Data section>
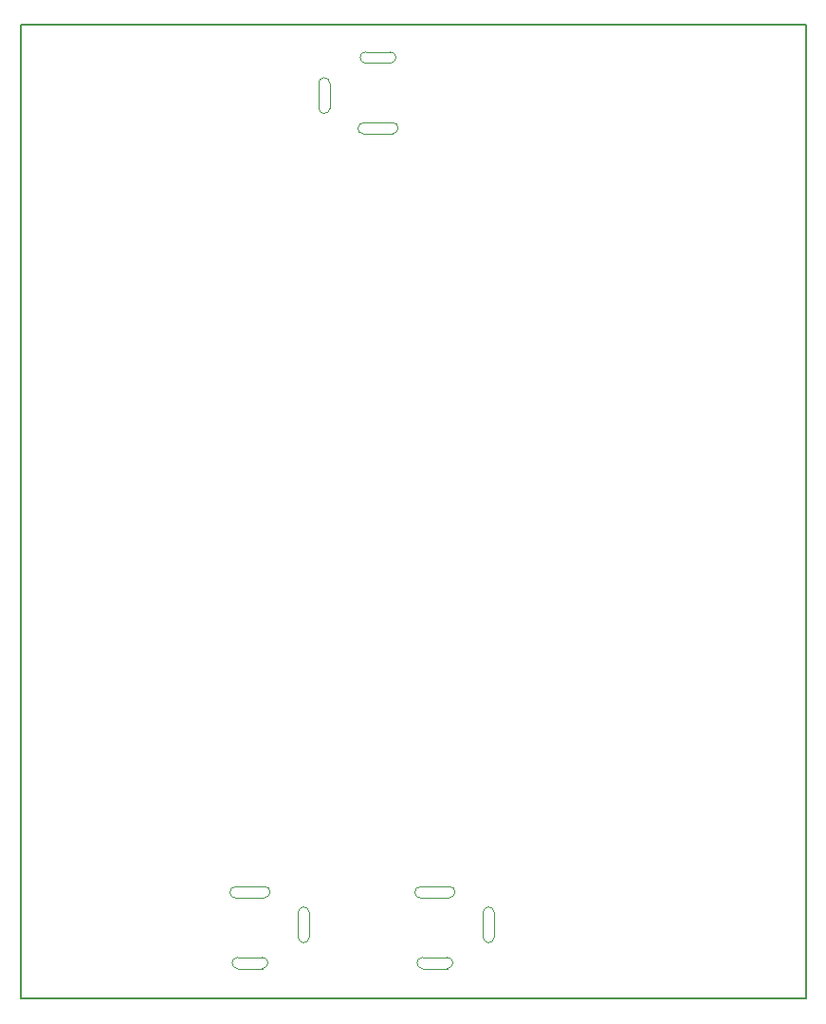
<source format=gm1>
G04 #@! TF.GenerationSoftware,KiCad,Pcbnew,(5.1.10)-1*
G04 #@! TF.CreationDate,2021-11-18T00:00:46-06:00*
G04 #@! TF.ProjectId,Kitty_Cannon_Schematic,4b697474-795f-4436-916e-6e6f6e5f5363,rev?*
G04 #@! TF.SameCoordinates,Original*
G04 #@! TF.FileFunction,Profile,NP*
%FSLAX46Y46*%
G04 Gerber Fmt 4.6, Leading zero omitted, Abs format (unit mm)*
G04 Created by KiCad (PCBNEW (5.1.10)-1) date 2021-11-18 00:00:46*
%MOMM*%
%LPD*%
G01*
G04 APERTURE LIST*
G04 #@! TA.AperFunction,Profile*
%ADD10C,0.152400*%
G04 #@! TD*
G04 #@! TA.AperFunction,Profile*
%ADD11C,0.050000*%
G04 #@! TD*
G04 APERTURE END LIST*
D10*
X185420000Y-61722000D02*
X185420000Y-148590000D01*
X115316000Y-61722000D02*
X185420000Y-61722000D01*
X115316000Y-148590000D02*
X115316000Y-61722000D01*
X185420000Y-148590000D02*
X115316000Y-148590000D01*
D11*
X145881100Y-71413600D02*
G75*
G02*
X145431100Y-70963600I0J450000D01*
G01*
X145431100Y-70963600D02*
G75*
G02*
X145981100Y-70413600I550000J0D01*
G01*
X148531100Y-70413600D02*
G75*
G02*
X149031100Y-70913600I0J-500000D01*
G01*
X149031100Y-70913600D02*
G75*
G02*
X148531100Y-71413600I-500000J0D01*
G01*
X142931100Y-69113600D02*
G75*
G02*
X142431100Y-69613600I-500000J0D01*
G01*
X142431100Y-69613600D02*
G75*
G02*
X141931100Y-69113600I0J500000D01*
G01*
X141931100Y-66913600D02*
G75*
G02*
X142431100Y-66413600I500000J0D01*
G01*
X142431100Y-66413600D02*
G75*
G02*
X142931100Y-66913600I0J-500000D01*
G01*
X146131101Y-65113599D02*
G75*
G02*
X145631100Y-64613600I-1J500000D01*
G01*
X145631100Y-64613600D02*
G75*
G02*
X146131100Y-64113600I500000J0D01*
G01*
X148331100Y-64113600D02*
G75*
G02*
X148831100Y-64613600I0J-500000D01*
G01*
X148831101Y-64613599D02*
G75*
G02*
X148331100Y-65113600I-500001J0D01*
G01*
X148331100Y-64113600D02*
X146131100Y-64113600D01*
X146131100Y-65113600D02*
X148331100Y-65113600D01*
X141931100Y-66913600D02*
X141931100Y-69113600D01*
X142931100Y-69113600D02*
X142931100Y-66913600D01*
X148531100Y-70413600D02*
X145981100Y-70413600D01*
X145881100Y-71413600D02*
X148531100Y-71413600D01*
X137151100Y-138593600D02*
G75*
G02*
X137601100Y-139043600I0J-450000D01*
G01*
X137601100Y-139043600D02*
G75*
G02*
X137051100Y-139593600I-550000J0D01*
G01*
X134501100Y-139593600D02*
G75*
G02*
X134001100Y-139093600I0J500000D01*
G01*
X134001100Y-139093600D02*
G75*
G02*
X134501100Y-138593600I500000J0D01*
G01*
X140101100Y-140893600D02*
G75*
G02*
X140601100Y-140393600I500000J0D01*
G01*
X140601100Y-140393600D02*
G75*
G02*
X141101100Y-140893600I0J-500000D01*
G01*
X141101100Y-143093600D02*
G75*
G02*
X140601100Y-143593600I-500000J0D01*
G01*
X140601100Y-143593600D02*
G75*
G02*
X140101100Y-143093600I0J500000D01*
G01*
X136901099Y-144893601D02*
G75*
G02*
X137401100Y-145393600I1J-500000D01*
G01*
X137401100Y-145393600D02*
G75*
G02*
X136901100Y-145893600I-500000J0D01*
G01*
X134701100Y-145893600D02*
G75*
G02*
X134201100Y-145393600I0J500000D01*
G01*
X134201099Y-145393601D02*
G75*
G02*
X134701100Y-144893600I500001J0D01*
G01*
X134701100Y-145893600D02*
X136901100Y-145893600D01*
X136901100Y-144893600D02*
X134701100Y-144893600D01*
X141101100Y-143093600D02*
X141101100Y-140893600D01*
X140101100Y-140893600D02*
X140101100Y-143093600D01*
X134501100Y-139593600D02*
X137051100Y-139593600D01*
X137151100Y-138593600D02*
X134501100Y-138593600D01*
X150711099Y-145393601D02*
G75*
G02*
X151211100Y-144893600I500001J0D01*
G01*
X151211100Y-145893600D02*
G75*
G02*
X150711100Y-145393600I0J500000D01*
G01*
X153911100Y-145393600D02*
G75*
G02*
X153411100Y-145893600I-500000J0D01*
G01*
X153411099Y-144893601D02*
G75*
G02*
X153911100Y-145393600I1J-500000D01*
G01*
X157111100Y-143593600D02*
G75*
G02*
X156611100Y-143093600I0J500000D01*
G01*
X157611100Y-143093600D02*
G75*
G02*
X157111100Y-143593600I-500000J0D01*
G01*
X157111100Y-140393600D02*
G75*
G02*
X157611100Y-140893600I0J-500000D01*
G01*
X156611100Y-140893600D02*
G75*
G02*
X157111100Y-140393600I500000J0D01*
G01*
X150511100Y-139093600D02*
G75*
G02*
X151011100Y-138593600I500000J0D01*
G01*
X151011100Y-139593600D02*
G75*
G02*
X150511100Y-139093600I0J500000D01*
G01*
X154111100Y-139043600D02*
G75*
G02*
X153561100Y-139593600I-550000J0D01*
G01*
X153661100Y-138593600D02*
G75*
G02*
X154111100Y-139043600I0J-450000D01*
G01*
X151211100Y-145893600D02*
X153411100Y-145893600D01*
X153411100Y-144893600D02*
X151211100Y-144893600D01*
X157611100Y-143093600D02*
X157611100Y-140893600D01*
X156611100Y-140893600D02*
X156611100Y-143093600D01*
X151011100Y-139593600D02*
X153561100Y-139593600D01*
X153661100Y-138593600D02*
X151011100Y-138593600D01*
M02*

</source>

Aim of the exercise>
Print all data above verbatim, except pictures.

Task result>
<source format=gm1>
G04 #@! TF.GenerationSoftware,KiCad,Pcbnew,(5.1.10)-1*
G04 #@! TF.CreationDate,2021-11-18T00:00:46-06:00*
G04 #@! TF.ProjectId,Kitty_Cannon_Schematic,4b697474-795f-4436-916e-6e6f6e5f5363,rev?*
G04 #@! TF.SameCoordinates,Original*
G04 #@! TF.FileFunction,Profile,NP*
%FSLAX46Y46*%
G04 Gerber Fmt 4.6, Leading zero omitted, Abs format (unit mm)*
G04 Created by KiCad (PCBNEW (5.1.10)-1) date 2021-11-18 00:00:46*
%MOMM*%
%LPD*%
G01*
G04 APERTURE LIST*
G04 #@! TA.AperFunction,Profile*
%ADD10C,0.152400*%
G04 #@! TD*
G04 #@! TA.AperFunction,Profile*
%ADD11C,0.050000*%
G04 #@! TD*
G04 APERTURE END LIST*
D10*
X185420000Y-61722000D02*
X185420000Y-148590000D01*
X115316000Y-61722000D02*
X185420000Y-61722000D01*
X115316000Y-148590000D02*
X115316000Y-61722000D01*
X185420000Y-148590000D02*
X115316000Y-148590000D01*
D11*
X145881100Y-71413600D02*
G75*
G02*
X145431100Y-70963600I0J450000D01*
G01*
X145431100Y-70963600D02*
G75*
G02*
X145981100Y-70413600I550000J0D01*
G01*
X148531100Y-70413600D02*
G75*
G02*
X149031100Y-70913600I0J-500000D01*
G01*
X149031100Y-70913600D02*
G75*
G02*
X148531100Y-71413600I-500000J0D01*
G01*
X142931100Y-69113600D02*
G75*
G02*
X142431100Y-69613600I-500000J0D01*
G01*
X142431100Y-69613600D02*
G75*
G02*
X141931100Y-69113600I0J500000D01*
G01*
X141931100Y-66913600D02*
G75*
G02*
X142431100Y-66413600I500000J0D01*
G01*
X142431100Y-66413600D02*
G75*
G02*
X142931100Y-66913600I0J-500000D01*
G01*
X146131101Y-65113599D02*
G75*
G02*
X145631100Y-64613600I-1J500000D01*
G01*
X145631100Y-64613600D02*
G75*
G02*
X146131100Y-64113600I500000J0D01*
G01*
X148331100Y-64113600D02*
G75*
G02*
X148831100Y-64613600I0J-500000D01*
G01*
X148831101Y-64613599D02*
G75*
G02*
X148331100Y-65113600I-500001J0D01*
G01*
X148331100Y-64113600D02*
X146131100Y-64113600D01*
X146131100Y-65113600D02*
X148331100Y-65113600D01*
X141931100Y-66913600D02*
X141931100Y-69113600D01*
X142931100Y-69113600D02*
X142931100Y-66913600D01*
X148531100Y-70413600D02*
X145981100Y-70413600D01*
X145881100Y-71413600D02*
X148531100Y-71413600D01*
X137151100Y-138593600D02*
G75*
G02*
X137601100Y-139043600I0J-450000D01*
G01*
X137601100Y-139043600D02*
G75*
G02*
X137051100Y-139593600I-550000J0D01*
G01*
X134501100Y-139593600D02*
G75*
G02*
X134001100Y-139093600I0J500000D01*
G01*
X134001100Y-139093600D02*
G75*
G02*
X134501100Y-138593600I500000J0D01*
G01*
X140101100Y-140893600D02*
G75*
G02*
X140601100Y-140393600I500000J0D01*
G01*
X140601100Y-140393600D02*
G75*
G02*
X141101100Y-140893600I0J-500000D01*
G01*
X141101100Y-143093600D02*
G75*
G02*
X140601100Y-143593600I-500000J0D01*
G01*
X140601100Y-143593600D02*
G75*
G02*
X140101100Y-143093600I0J500000D01*
G01*
X136901099Y-144893601D02*
G75*
G02*
X137401100Y-145393600I1J-500000D01*
G01*
X137401100Y-145393600D02*
G75*
G02*
X136901100Y-145893600I-500000J0D01*
G01*
X134701100Y-145893600D02*
G75*
G02*
X134201100Y-145393600I0J500000D01*
G01*
X134201099Y-145393601D02*
G75*
G02*
X134701100Y-144893600I500001J0D01*
G01*
X134701100Y-145893600D02*
X136901100Y-145893600D01*
X136901100Y-144893600D02*
X134701100Y-144893600D01*
X141101100Y-143093600D02*
X141101100Y-140893600D01*
X140101100Y-140893600D02*
X140101100Y-143093600D01*
X134501100Y-139593600D02*
X137051100Y-139593600D01*
X137151100Y-138593600D02*
X134501100Y-138593600D01*
X150711099Y-145393601D02*
G75*
G02*
X151211100Y-144893600I500001J0D01*
G01*
X151211100Y-145893600D02*
G75*
G02*
X150711100Y-145393600I0J500000D01*
G01*
X153911100Y-145393600D02*
G75*
G02*
X153411100Y-145893600I-500000J0D01*
G01*
X153411099Y-144893601D02*
G75*
G02*
X153911100Y-145393600I1J-500000D01*
G01*
X157111100Y-143593600D02*
G75*
G02*
X156611100Y-143093600I0J500000D01*
G01*
X157611100Y-143093600D02*
G75*
G02*
X157111100Y-143593600I-500000J0D01*
G01*
X157111100Y-140393600D02*
G75*
G02*
X157611100Y-140893600I0J-500000D01*
G01*
X156611100Y-140893600D02*
G75*
G02*
X157111100Y-140393600I500000J0D01*
G01*
X150511100Y-139093600D02*
G75*
G02*
X151011100Y-138593600I500000J0D01*
G01*
X151011100Y-139593600D02*
G75*
G02*
X150511100Y-139093600I0J500000D01*
G01*
X154111100Y-139043600D02*
G75*
G02*
X153561100Y-139593600I-550000J0D01*
G01*
X153661100Y-138593600D02*
G75*
G02*
X154111100Y-139043600I0J-450000D01*
G01*
X151211100Y-145893600D02*
X153411100Y-145893600D01*
X153411100Y-144893600D02*
X151211100Y-144893600D01*
X157611100Y-143093600D02*
X157611100Y-140893600D01*
X156611100Y-140893600D02*
X156611100Y-143093600D01*
X151011100Y-139593600D02*
X153561100Y-139593600D01*
X153661100Y-138593600D02*
X151011100Y-138593600D01*
M02*

</source>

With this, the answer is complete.